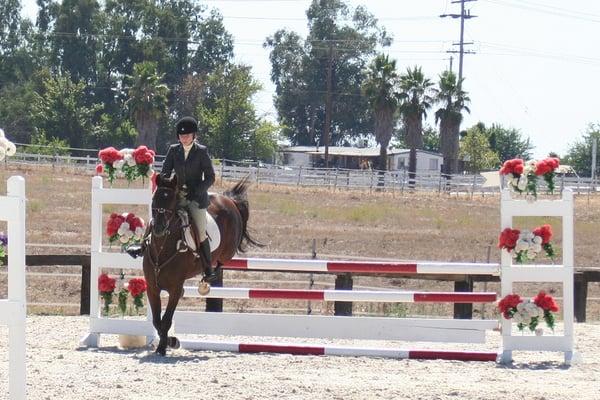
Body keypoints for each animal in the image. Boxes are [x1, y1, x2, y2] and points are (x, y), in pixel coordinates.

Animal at [144, 173, 262, 354]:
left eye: (171, 200)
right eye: (154, 199)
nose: (159, 228)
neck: (162, 247)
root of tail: (227, 199)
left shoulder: (175, 289)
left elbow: (166, 320)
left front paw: (165, 346)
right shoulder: (152, 288)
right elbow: (157, 322)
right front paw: (168, 342)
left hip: (227, 250)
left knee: (219, 260)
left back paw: (207, 276)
== == ==
What you will do: Reproduce every record above word for word. Leave the pictures out.

Answer box:
Body keypoints for each animal in the image. Boxes are [x1, y1, x2, y2] and points are (x, y), in pixel coordinates.

Animal at [144, 173, 262, 354]:
left eye: (171, 200)
right eye: (154, 199)
nose: (159, 228)
neck: (162, 247)
root of tail: (227, 199)
left shoulder: (175, 289)
left elbow: (166, 320)
left front paw: (165, 346)
right shoulder: (152, 288)
right elbow: (157, 322)
right front paw: (168, 342)
left hip: (227, 250)
left knee: (219, 260)
left back paw: (207, 276)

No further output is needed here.